# Try it
Retype the material below exactly, from its first line through the line with "Figure 4. The"; the pictures stay out.

# Exercise data
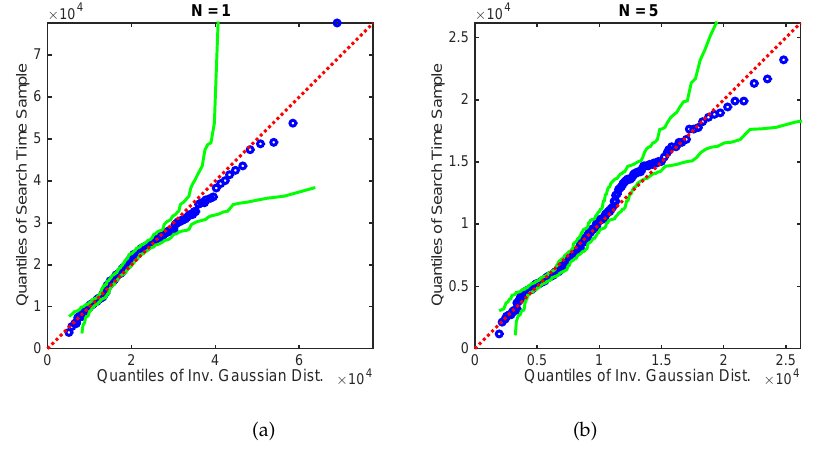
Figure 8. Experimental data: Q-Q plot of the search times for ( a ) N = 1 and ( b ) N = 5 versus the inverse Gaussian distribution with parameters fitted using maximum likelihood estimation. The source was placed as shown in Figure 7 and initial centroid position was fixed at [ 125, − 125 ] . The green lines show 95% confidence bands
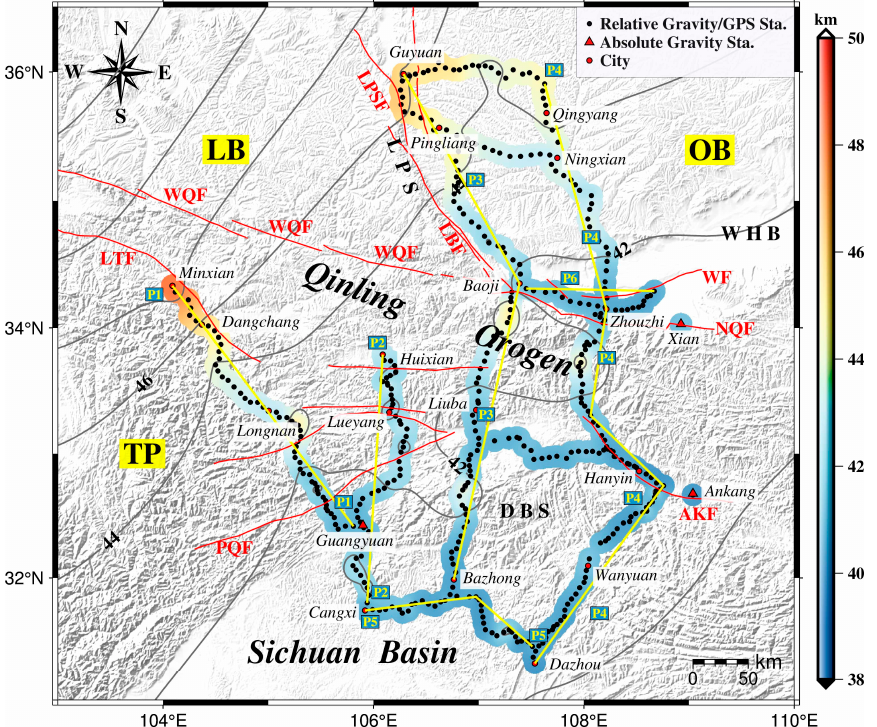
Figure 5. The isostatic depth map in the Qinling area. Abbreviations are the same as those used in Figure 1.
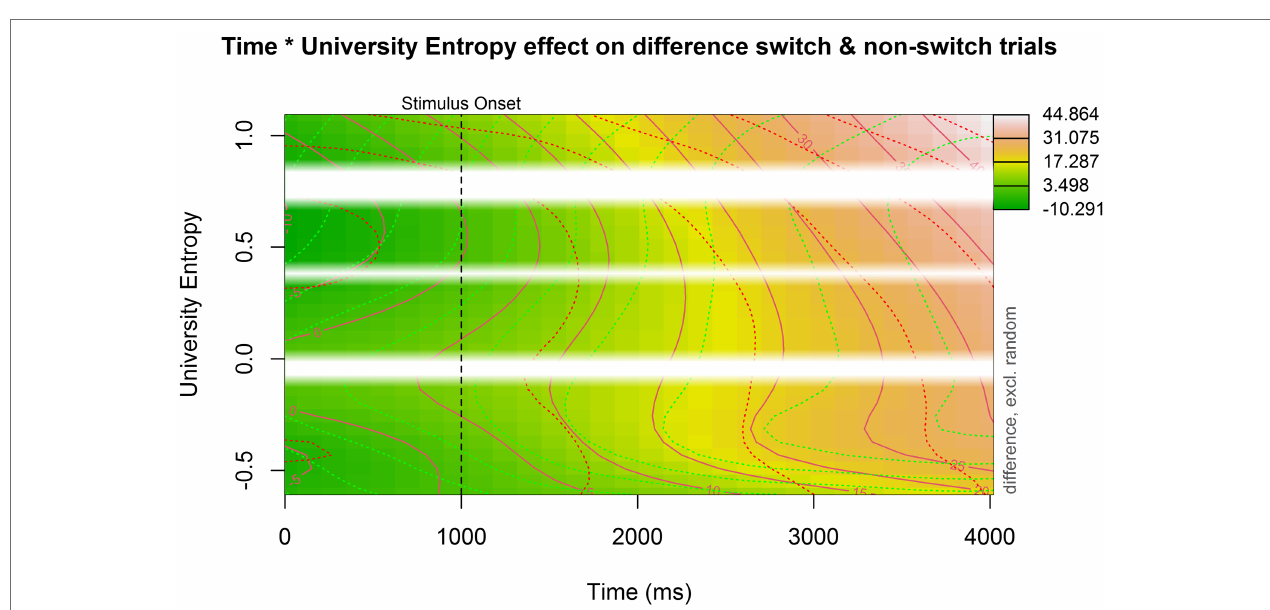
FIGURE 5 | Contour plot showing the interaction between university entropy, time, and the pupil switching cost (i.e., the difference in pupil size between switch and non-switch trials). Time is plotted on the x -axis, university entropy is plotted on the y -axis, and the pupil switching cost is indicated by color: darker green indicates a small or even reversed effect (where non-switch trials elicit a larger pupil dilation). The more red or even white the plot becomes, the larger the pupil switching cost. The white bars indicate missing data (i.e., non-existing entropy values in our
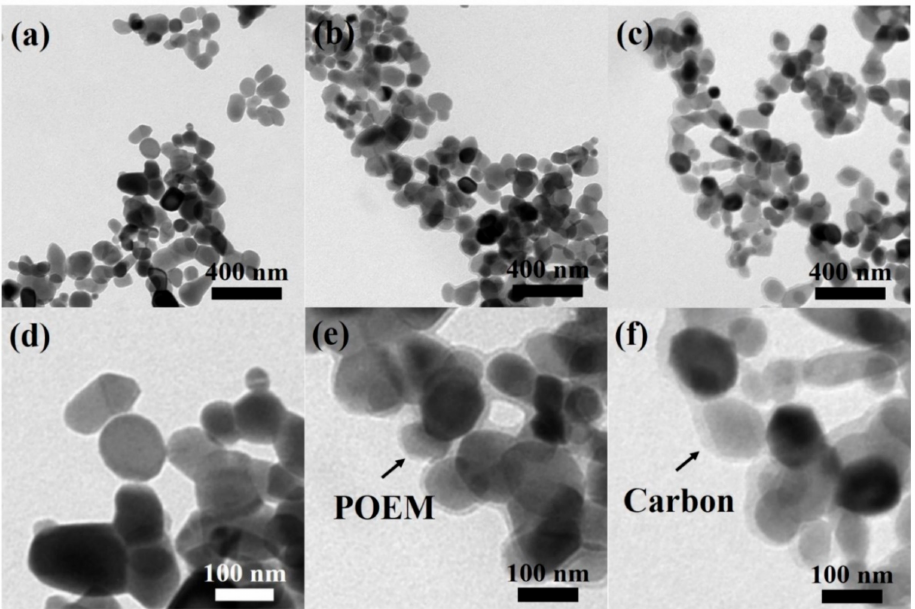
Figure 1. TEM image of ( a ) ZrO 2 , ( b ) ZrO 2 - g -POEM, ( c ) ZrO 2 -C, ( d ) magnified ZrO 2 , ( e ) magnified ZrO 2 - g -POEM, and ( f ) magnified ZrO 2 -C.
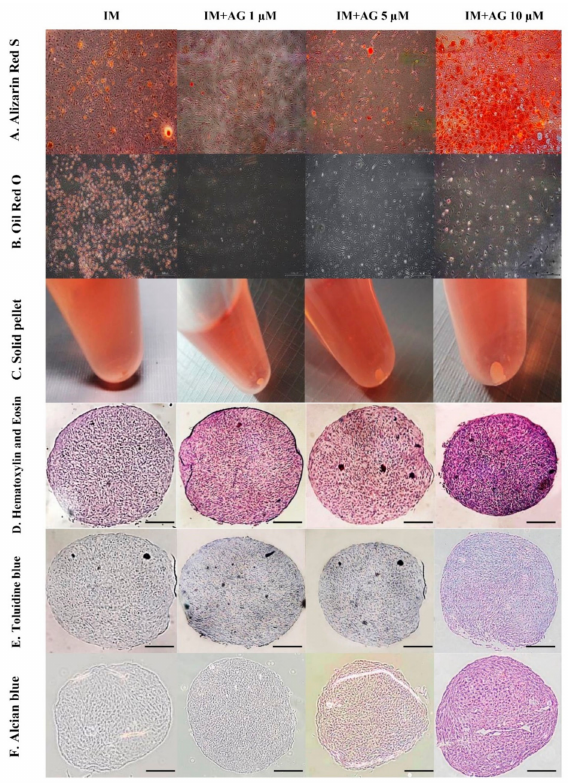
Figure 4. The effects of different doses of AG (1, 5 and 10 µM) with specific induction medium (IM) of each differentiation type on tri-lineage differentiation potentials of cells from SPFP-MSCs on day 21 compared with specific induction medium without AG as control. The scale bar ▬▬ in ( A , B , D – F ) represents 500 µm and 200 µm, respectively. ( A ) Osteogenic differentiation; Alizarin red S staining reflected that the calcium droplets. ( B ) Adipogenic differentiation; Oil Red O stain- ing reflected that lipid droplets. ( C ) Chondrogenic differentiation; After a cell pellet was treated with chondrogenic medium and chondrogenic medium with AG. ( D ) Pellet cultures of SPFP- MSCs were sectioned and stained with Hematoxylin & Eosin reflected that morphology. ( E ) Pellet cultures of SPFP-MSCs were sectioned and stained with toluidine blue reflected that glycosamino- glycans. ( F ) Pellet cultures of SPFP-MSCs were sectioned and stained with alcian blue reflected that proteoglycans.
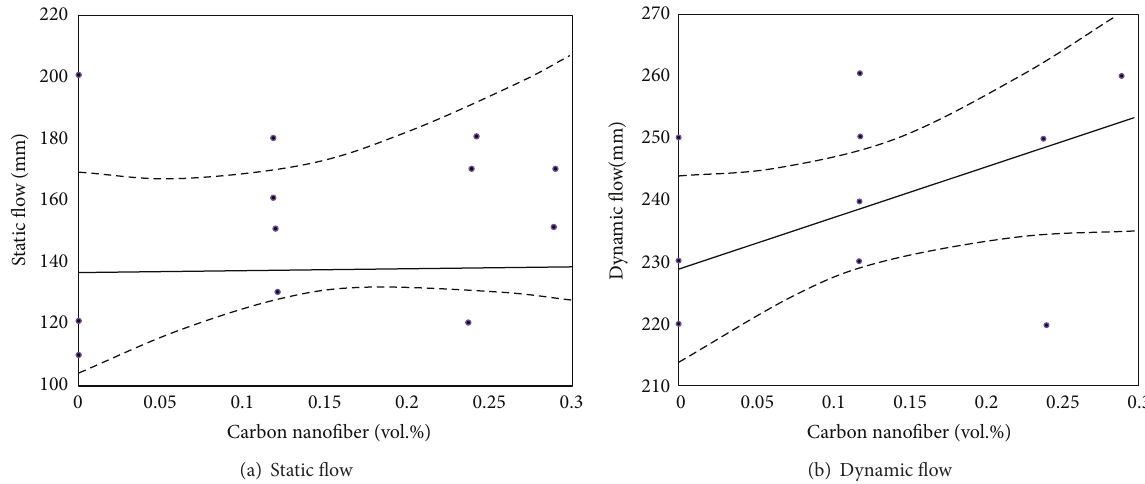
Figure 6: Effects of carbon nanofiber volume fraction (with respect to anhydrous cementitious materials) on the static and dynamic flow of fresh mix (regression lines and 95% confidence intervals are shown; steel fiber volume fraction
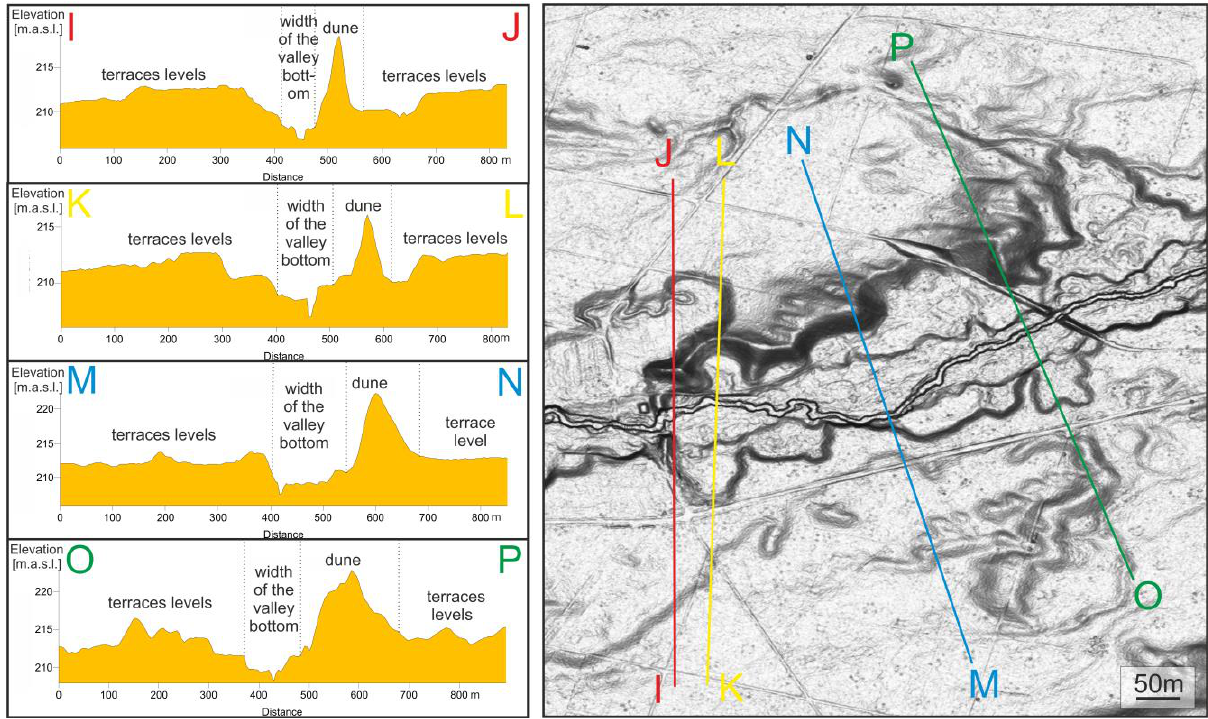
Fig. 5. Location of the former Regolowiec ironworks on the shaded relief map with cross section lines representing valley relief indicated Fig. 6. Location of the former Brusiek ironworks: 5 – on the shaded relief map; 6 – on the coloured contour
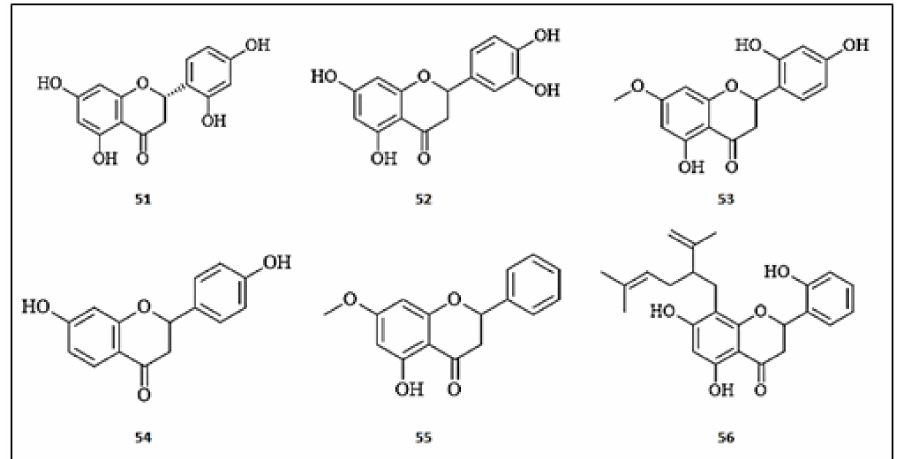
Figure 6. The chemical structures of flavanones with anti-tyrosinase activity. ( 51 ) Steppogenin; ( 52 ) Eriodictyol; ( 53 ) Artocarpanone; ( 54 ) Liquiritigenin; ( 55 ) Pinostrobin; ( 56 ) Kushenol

# Task response
Figure 8. Experimental data: Q-Q plot of the search times for ( a ) N = 1 and ( b ) N = 5 versus the inverse Gaussian distribution with parameters fitted using maximum likelihood estimation. The source was placed as shown in Figure 7 and initial centroid position was fixed at [ 125, − 125 ] . The green lines show 95% confidence bands
Figure 5. The isostatic depth map in the Qinling area. Abbreviations are the same as those used in Figure 1.
FIGURE 5 | Contour plot showing the interaction between university entropy, time, and the pupil switching cost (i.e., the difference in pupil size between switch and non-switch trials). Time is plotted on the x -axis, university entropy is plotted on the y -axis, and the pupil switching cost is indicated by color: darker green indicates a small or even reversed effect (where non-switch trials elicit a larger pupil dilation). The more red or even white the plot becomes, the larger the pupil switching cost. The white bars indicate missing data (i.e., non-existing entropy values in our
Figure 1. TEM image of ( a ) ZrO 2 , ( b ) ZrO 2 - g -POEM, ( c ) ZrO 2 -C, ( d ) magnified ZrO 2 , ( e ) magnified ZrO 2 - g -POEM, and ( f ) magnified ZrO 2 -C.
Figure 4. The effects of different doses of AG (1, 5 and 10 µM) with specific induction medium (IM) of each differentiation type on tri-lineage differentiation potentials of cells from SPFP-MSCs on day 21 compared with specific induction medium without AG as control. The scale bar ▬▬ in ( A , B , D – F ) represents 500 µm and 200 µm, respectively. ( A ) Osteogenic differentiation; Alizarin red S staining reflected that the calcium droplets. ( B ) Adipogenic differentiation; Oil Red O stain- ing reflected that lipid droplets. ( C ) Chondrogenic differentiation; After a cell pellet was treated with chondrogenic medium and chondrogenic medium with AG. ( D ) Pellet cultures of SPFP- MSCs were sectioned and stained with Hematoxylin & Eosin reflected that morphology. ( E ) Pellet cultures of SPFP-MSCs were sectioned and stained with toluidine blue reflected that glycosamino- glycans. ( F ) Pellet cultures of SPFP-MSCs were sectioned and stained with alcian blue reflected that proteoglycans.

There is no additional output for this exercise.